When all is said and done, these many different factors can give a great deal more shape to prices, as well as leading to different marginal costs or prices being observed in the system.

Diving into distributions – variation in renewable energy and demand traces

We have described using the computational windfall from locking the build that comes out of the capacity expansion model to increase the complexity of dispatch. But another way to spend that windfall is by running our dispatch models many times. This is particularly important when we want to understand how random factors influence outcomes.

We can look at many different potential realisations of a random variable, to understand not just a single point estimate of outcomes, but an entire distribution. This can help us answer questions like:

  • Can our power system withstand extreme demand events?
  • How might different weather conditions (ie, temperature, wind and solar irradiance) lead to different outcomes, and how different are those outcomes from one another?

The key here is to create the inputs – ie, the weather and demand traces – that will feed into these simulations. In the National Electricity Market, the market operator publishes a range of traces for demand and weather going back 13 years. But we can go further using historical data sets such as the MERRA-2 data set to create a longer history. The challenge is always to ensure that the weather and demand conditions are correlated. For example, it would be a mistake to use temperature from 2011, but wind data from 2022. The two would be misaligned with the potential for outcomes like high output from wind farms occurring at the same time as high temperature outcomes in summer. In general, the solution here is to ensure that all the trace variables are aligned, and so it is not possible to ‘mix and match’ traces without compromising the value of the exercise.

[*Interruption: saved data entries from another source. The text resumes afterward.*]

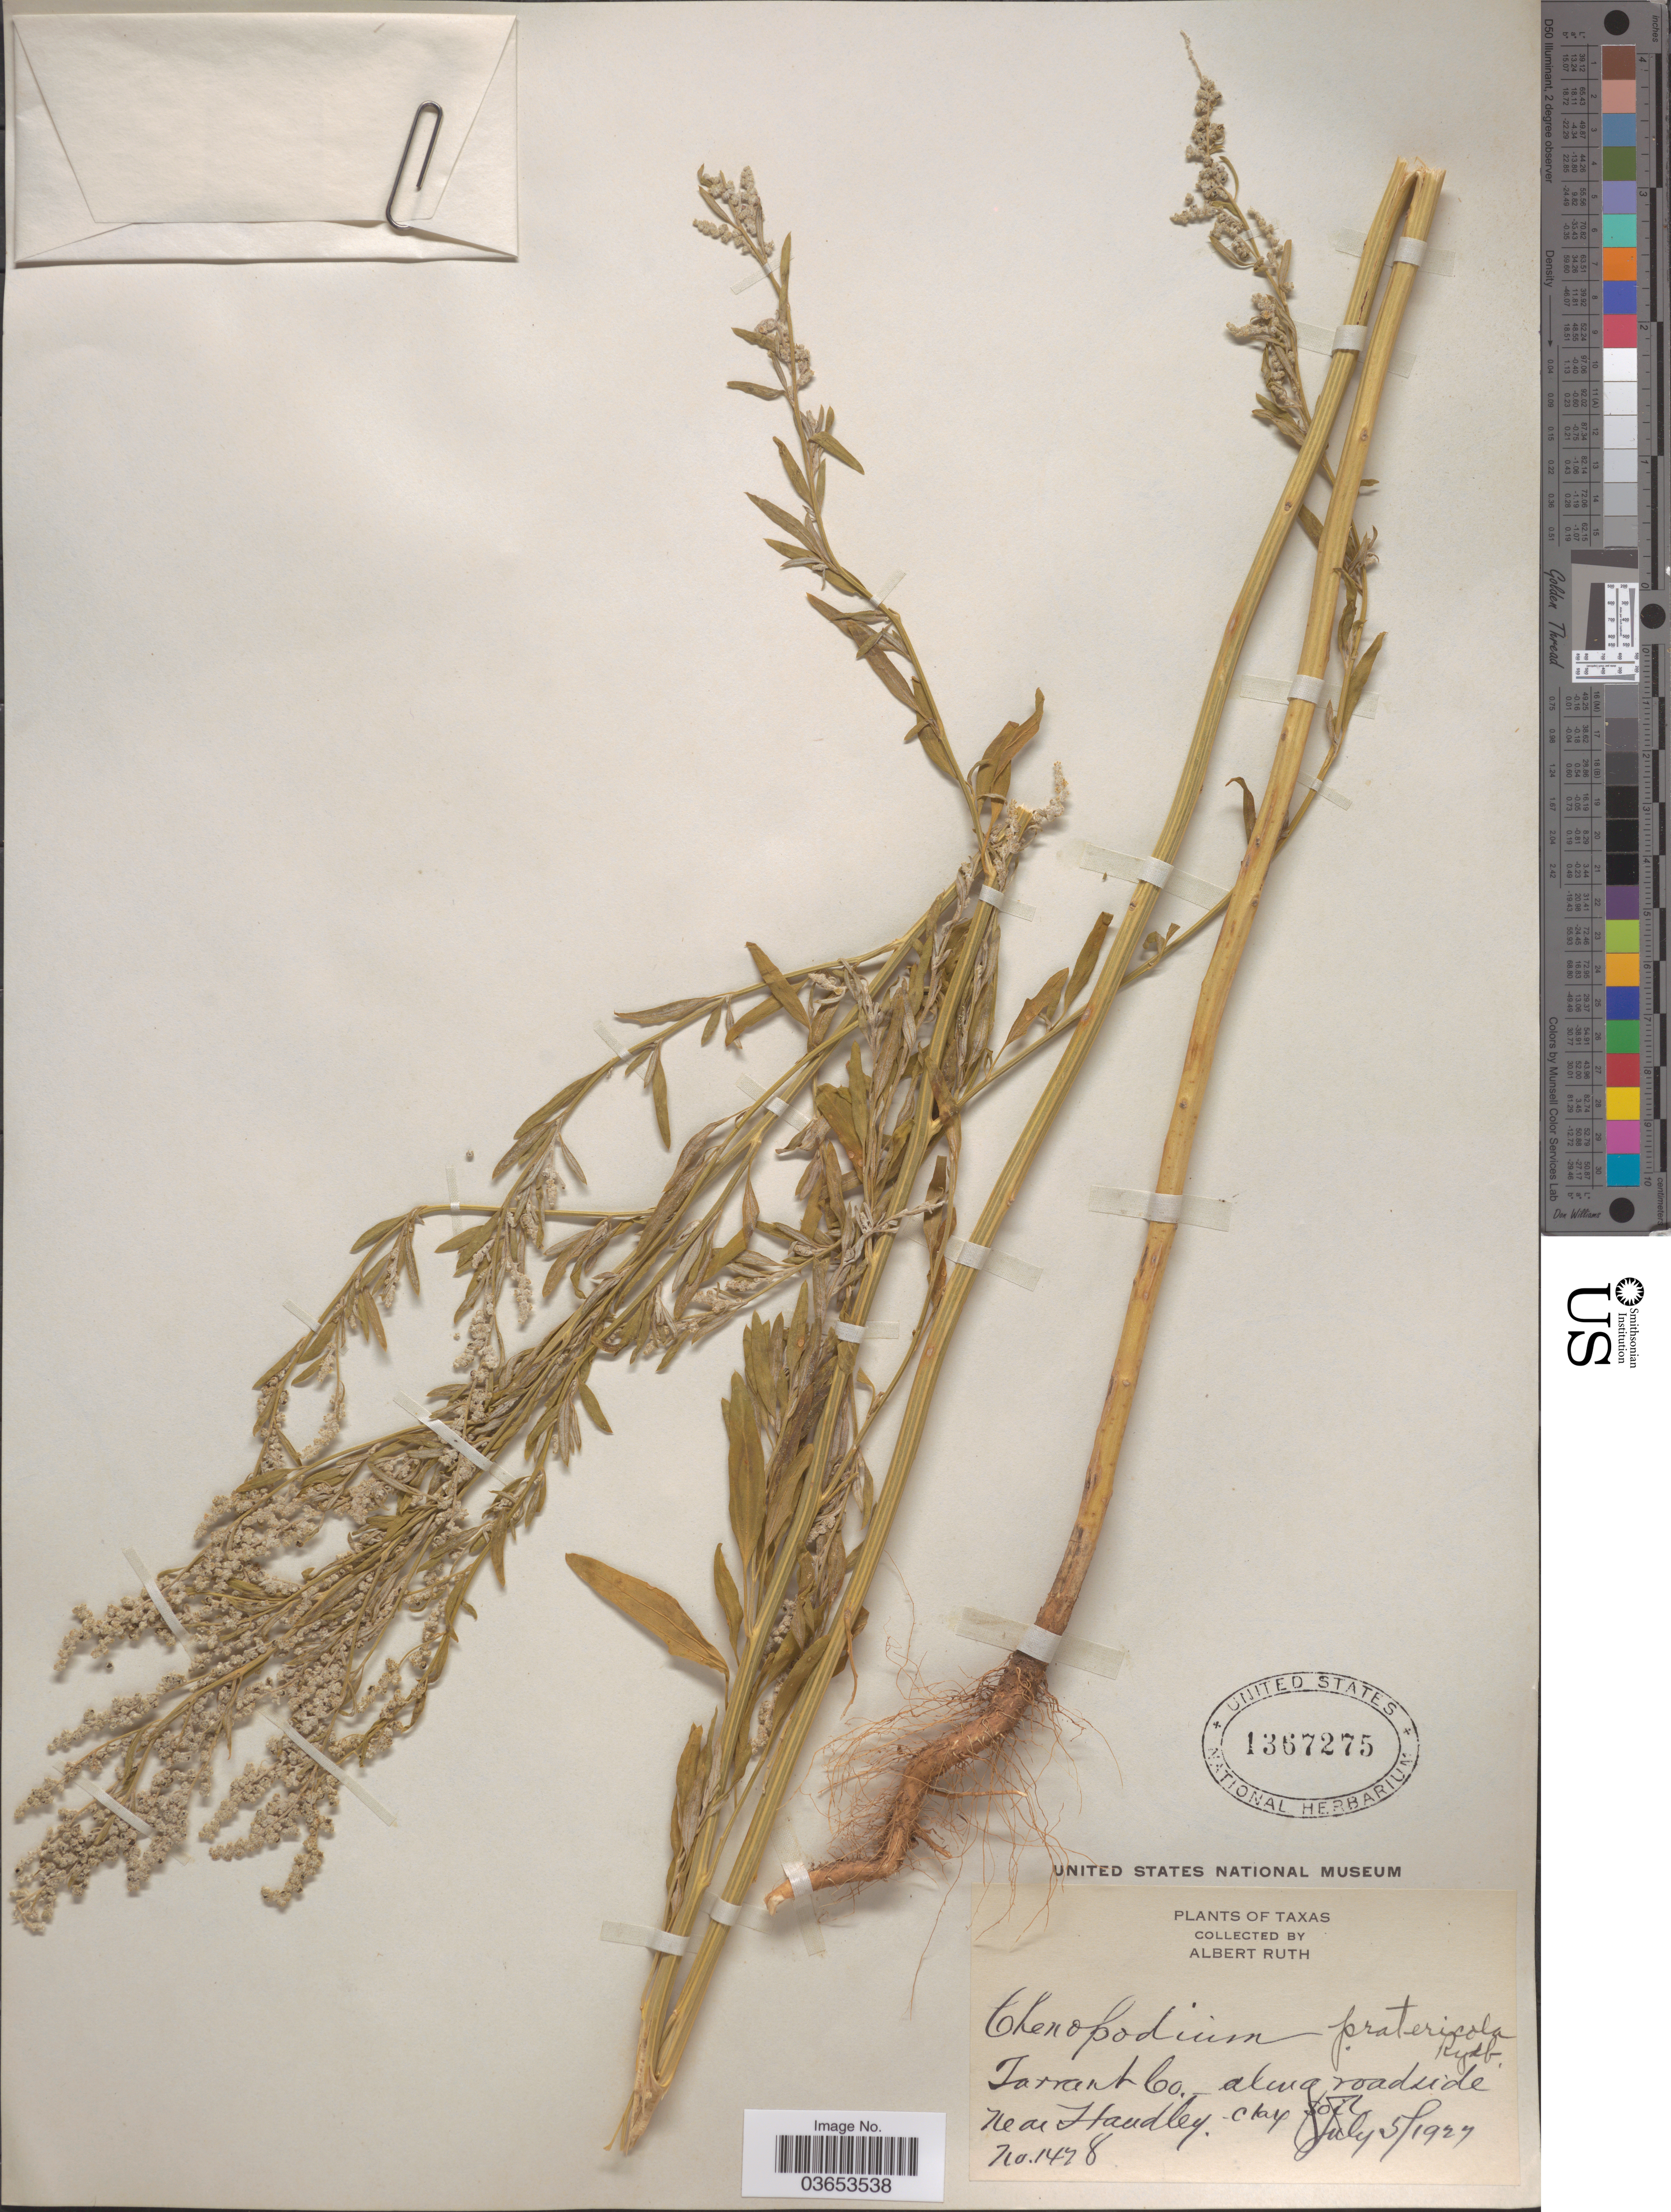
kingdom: Plantae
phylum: Tracheophyta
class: Magnoliopsida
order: Caryophyllales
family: Amaranthaceae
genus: Chenopodium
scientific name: Chenopodium leptophyllum var. leptophylloides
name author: (Murr) Thell. & Aellen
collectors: A. Ruth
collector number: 1478*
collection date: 1927-07-05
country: United States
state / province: Texas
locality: Tarrant Co. Near Standley.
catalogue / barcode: US 1367275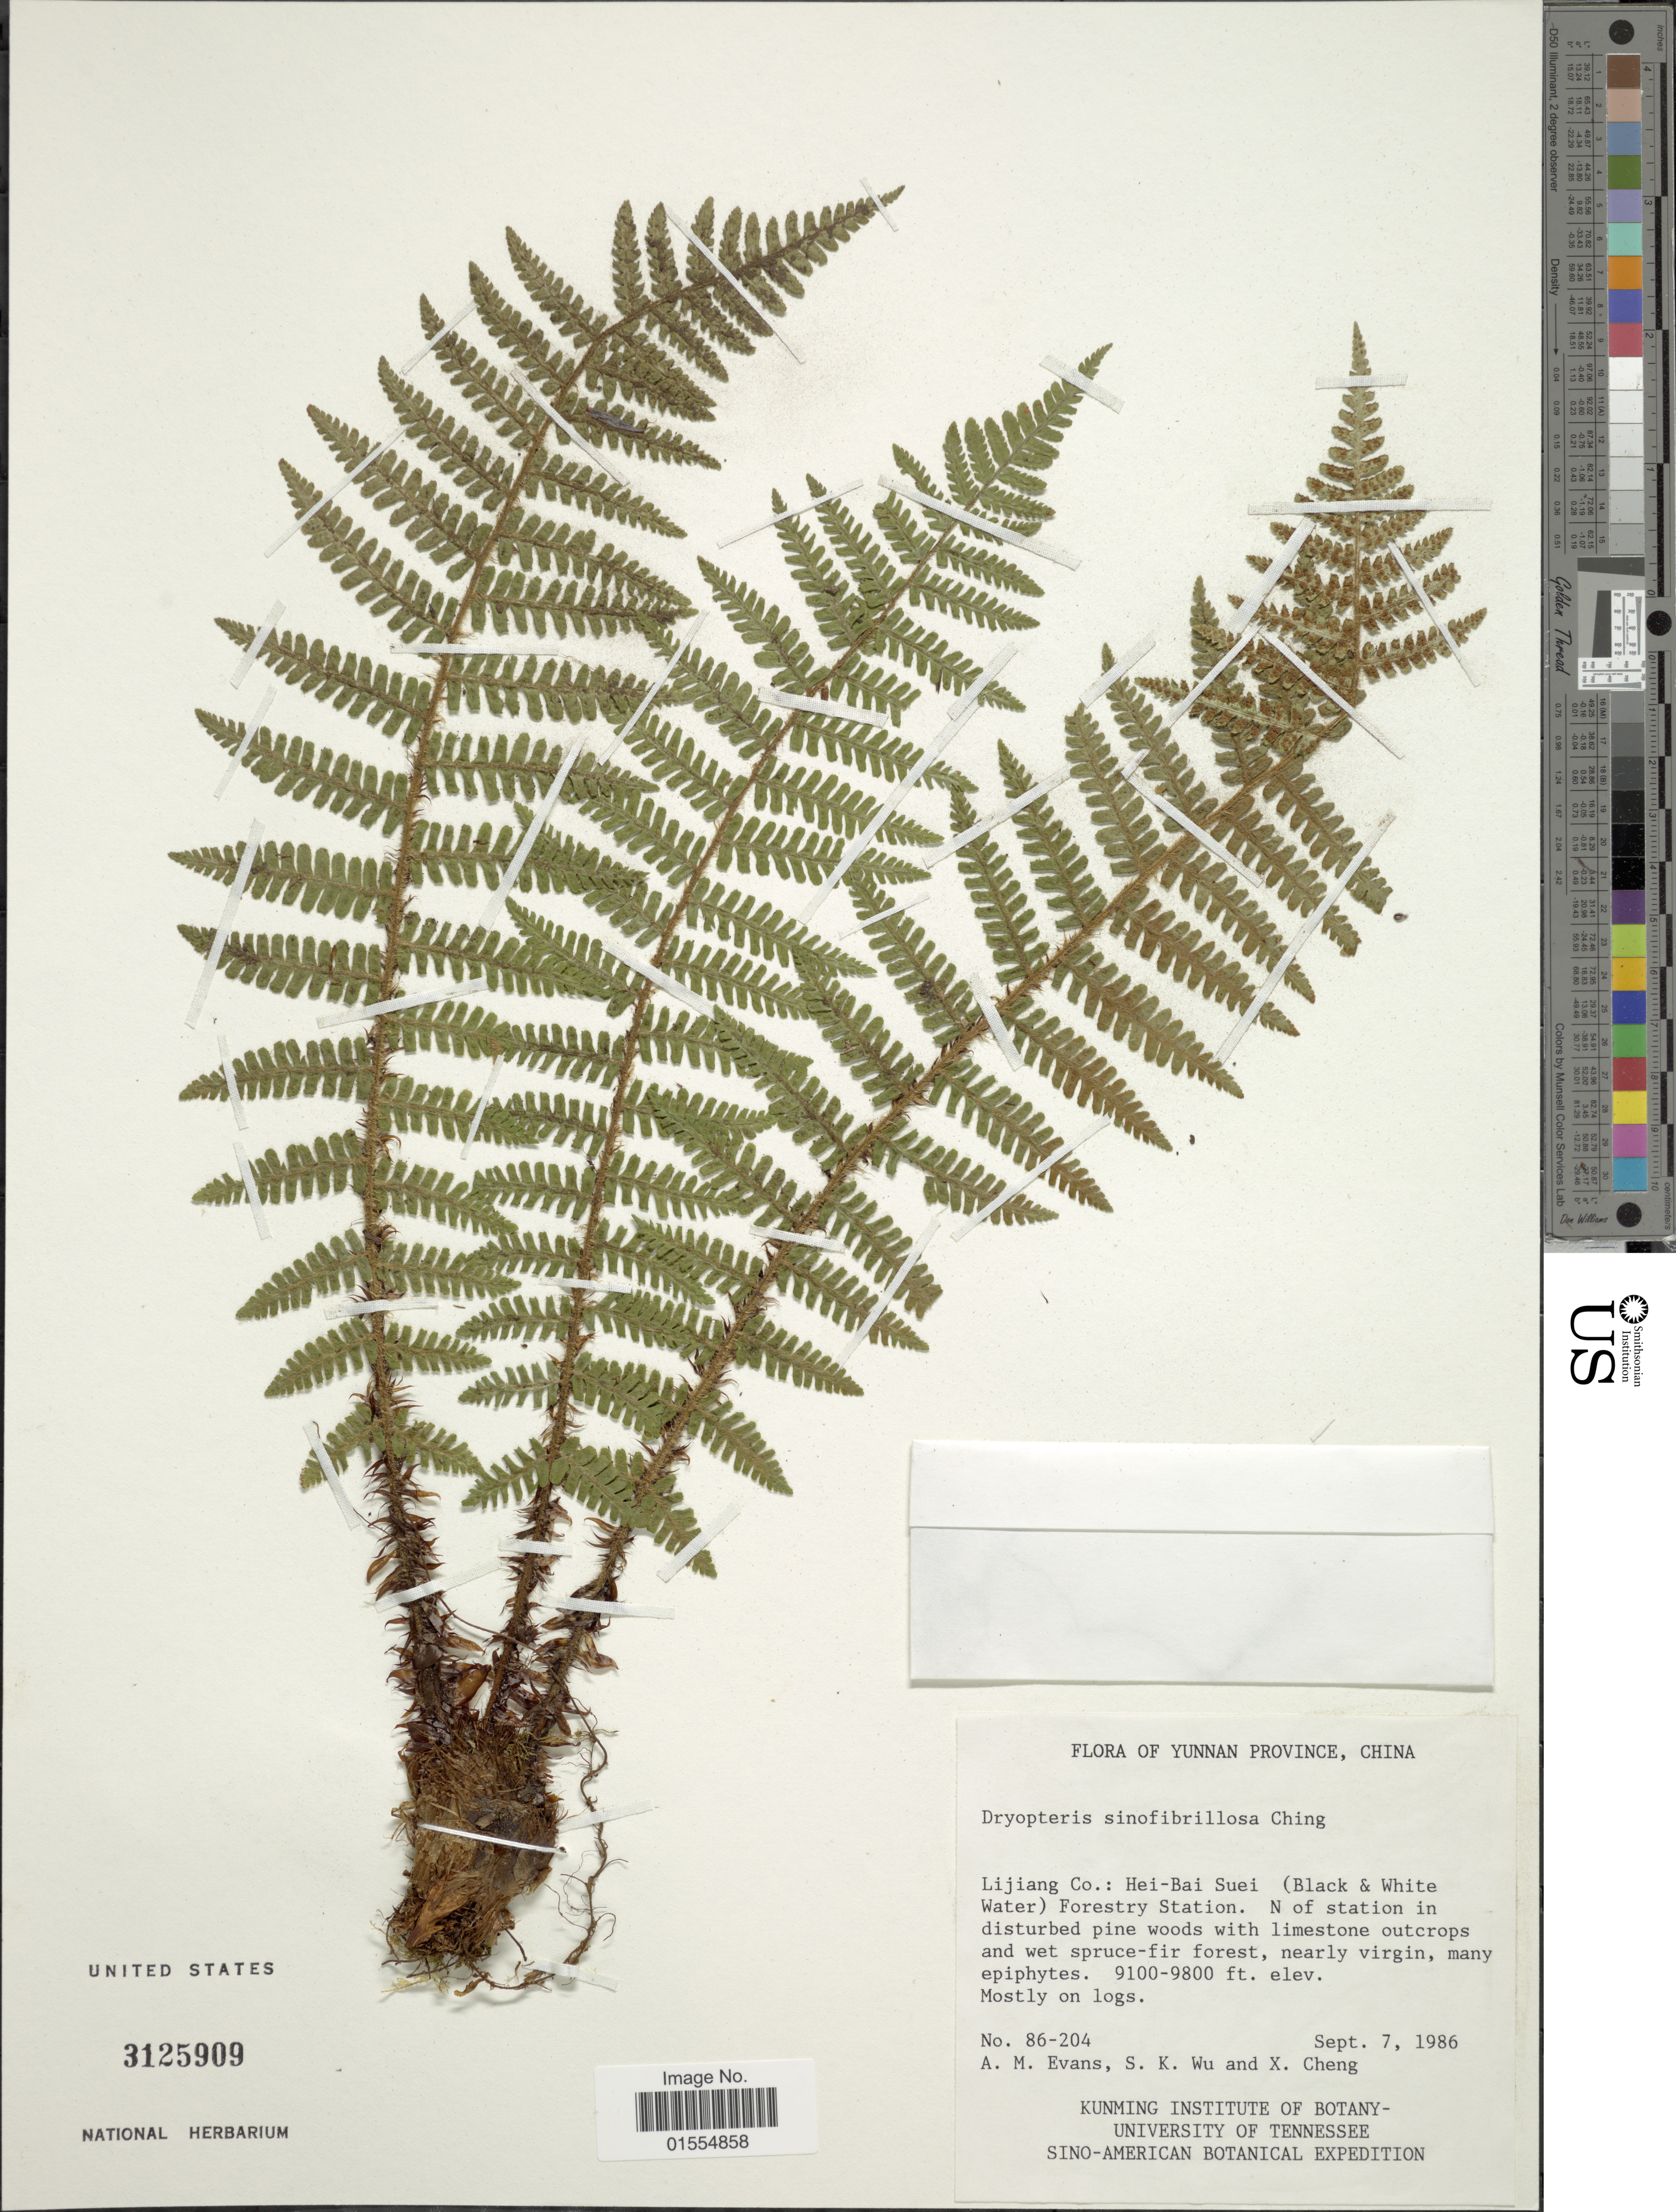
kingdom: Plantae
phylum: Tracheophyta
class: Polypodiopsida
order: Polypodiales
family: Dryopteridaceae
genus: Dryopteris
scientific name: Dryopteris sinofibrillosa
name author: Ching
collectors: A. M. Evans, S. K. Wu & X. Cheng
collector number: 86-204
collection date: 1986-09-07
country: China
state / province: Yunnan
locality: Yunnan, China, Lijiang Co.: Hei-Bai Suei (Black & White Water) Forestry Station, N of station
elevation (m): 2774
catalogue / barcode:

In the event that a model requires even more data than is historically available, the solution is to create synthetic data, which preserves the relationships between the variables, but which is generated using probabilistic machine learning or some other suitable technique. For more information about this type of approach, we refer the reader to Probabilistic Deep Learning by Oliver Dürr and Beate Sick.

Once we have run the model across all the available data, we can look at the distribution of outcomes and see how much additional information has been revealed. In our opinion, this type of ‘stress testing’ is massively underapplied across the sector. And even when it is applied, for example in reliability studies, not enough analysis occurs of the distribution of outcomes. As more and more data sets become available, and the system gets more and more dependent on random factors, this type of approach will become increasingly powerful.

Where to from here?

So we now have an end-to-end modelling process. But even after two articles, we have barely scratched the surface of the process. The power system is a complex beast, and a model that seeks to simulate its operation will be similarly intricate.

This intricacy can sometimes lead modellers to avoid talking about the fine details of their modelling and, in some instances, to use modelling to justify poor decisions.

With this in mind, we think that the most helpful tool for someone trying to engage with, or commission, energy market modelling is a guide to some of these tricks. In our final instalment of this series, we therefore examine the assumptions and methods – the Dark Arts – that your modeller would rather not talk about. Our intention in doing so is to arm you with the basics of ‘Defence against the dark arts’. This is the information you need to understand both what models cannot do, but more importantly the many powerful questions that can indeed be answered by modelling if we are able to stretch our understanding.